Former Undergraduate Student: Cyara Hotopp

Cyara Hotopp began her undergraduate career as a political science major at Otterbein University, but it was her first philosophy class, she says, that recaptured her love of learning.

After transferring to Ohio State, Cyara found the Department of Philosophy to be a perfect setting in which to pursue her new-found fascination with the discipline. “My experience with each professor in Ohio State's philosophy department has been nothing but positive,” Cyara reflects. “They are inspiring, intelligent, wonderful and open people, as well as absolutely incredible teachers.”

Among her favorite classes were epistemology with Professor Declan Smithies, advanced metaphysics with Professor Ben Caplan, and several advanced logic courses with Professor Stewart Shapiro.
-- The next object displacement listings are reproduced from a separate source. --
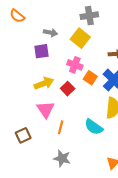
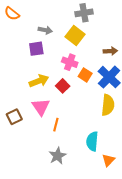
cyan semicircle: (94, 127) -> (92, 141), moved, turned 60
brown square: (23, 135) -> (14, 117), moved
gray star: (62, 158) -> (57, 156), turned 30

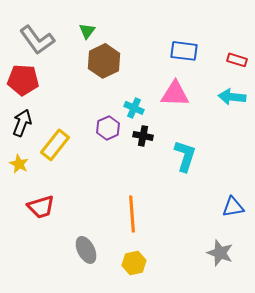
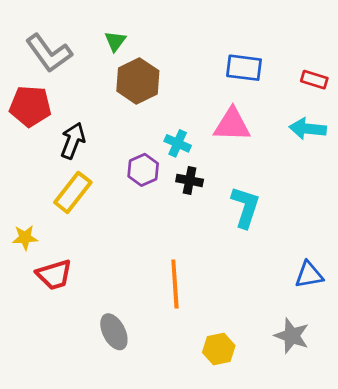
black arrow: (22, 123) -> (73, 141), moved
yellow star: (19, 164) -> (25, 238), moved, turned -30
yellow hexagon: (134, 263) -> (219, 349), moved

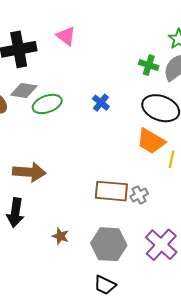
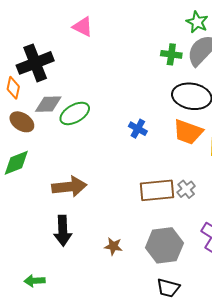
pink triangle: (66, 36) -> (83, 27), moved
blue cross: (101, 103) -> (138, 129), moved

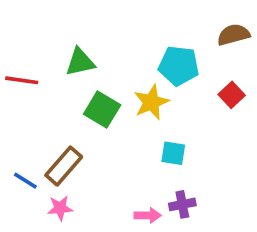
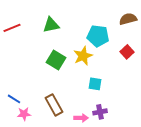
green triangle: (80, 62) -> (51, 25), moved
red line: (22, 80) -> (12, 28), moved, turned -30
brown rectangle: (64, 166) -> (54, 105), moved, turned -70
pink star: (60, 208) -> (24, 114), moved

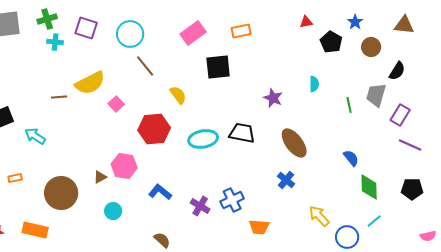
Cyara remarks that Smithies “is great at facilitating discussion, and he has a way of bringing out the very best in each of his students.” Smithies offers reciprocal praise to Cyara, “Cyara was one of the best students in my epistemology class; she was particularly good in class discussion, where her contributions were always articulate, thoughtful, and germane.”
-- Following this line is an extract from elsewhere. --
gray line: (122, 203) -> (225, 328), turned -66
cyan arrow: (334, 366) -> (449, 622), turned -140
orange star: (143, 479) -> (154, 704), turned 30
Cyara did not meet Caplan until her final semester at Ohio State, when she enrolled in his course on grounding and fundamentality, but quickly came to share his enthusiasm for the material—so much so that she developed what Caplan describes as "a strange case of anti-senioritis."

Caplan recounts, "After getting into Ohio State’s law school, she decided for the last paper of her undergraduate career—in which she argued that Karen Bennett’s view that A grounds the fact that A grounds B is less plausible when A is not itself fundamental—that, of all things, she wanted to 'make it count.'"

Cyara credits at least part of her anti-senioritis to Caplan's teaching style. She states that he is, “engaging and truly passionate about the subject matter he teaches, which in turn elicits excitement on the part of his students. He has a way of making even the most abstract of concepts accessible, and not only makes time for his students, but demonstrates genuine enthusiasm in addressing and discussing our questions.”

Cyara took three courses—philosophy of logic, advanced symbolic logic, and advanced probability and inductive logic—from Shapiro, who recounts her outstanding term project in the probability and inductive logic course and "stellar" final exam in symbolic logic. Cyara also has fond memories of Shapiro, “He was always exceptionally kind and supportive, and his encouragement gave me the confidence to speak up, and to pursue my goals.”

After completing her BA in philosophy in the spring of 2013, Cyara is in her first year of law school—a discipline in which she has already found her experience in philosophy to prove exceedingly useful.

Describing the many ways in which her philosophy degree has prepared her for law school, Cyara says, “Like philosophy classes, law school places a great emphasis on the Socratic method, and instructors rely greatly upon discussion. Through philosophy, I am not only accustomed to making and defending a point, but thoroughly enjoy doing so. My background in logic has been particularly useful in forming and analyzing arguments, applying rules to fact patterns, and critically reading and engaging with cases.”

Furthermore, she credits her philosophical education for aiding her reading comprehension, helping her to become a "more technical and efficient writer," and instilling in her "the importance of being proactive, however attractive it may be to procrastinate until the end of term,” all of which she has found to be invaluable skills in law school.

Although she has not entirely settled upon a specific career path, Cyara currently is interested in immigration law or working for the government as a prosecutor.

In the meantime, Cyara—who has been a figure skater for 15 years—is employed as a member of the Ice Crew for the Columbus Blue Jackets hockey team. Through her position with the Blue Jackets, she has been able to actively participate in community events such as charity functions, parades, and public appearances. One of her largest public appearances came early in this autumn semester, when she spoke to Ohio State’s entire freshman class about her experiences with the Blue Jackets.

Ben Caplan aptly summarizes Cyara's diverse talents when he states, "I'm pretty sure that Cyara is the first person from the Columbus Blue Jackets organization, and almost certainly the only former Sports Illustrated hockey cheerleader of the week, to have pointed out that, if Jonathan Schaffer is going to appeal to relativistic quantum field theory to undermine the view that entangled systems are fundamental particles standing in entanglement relations, then really he's got to be thinking that the cosmos— the fundamental whole that he identifies the largest entangled system with—is more field-like than thing-like."

When she is not studying or skating, Cyara enjoys shopping, babysitting, and watching documentaries about aliens.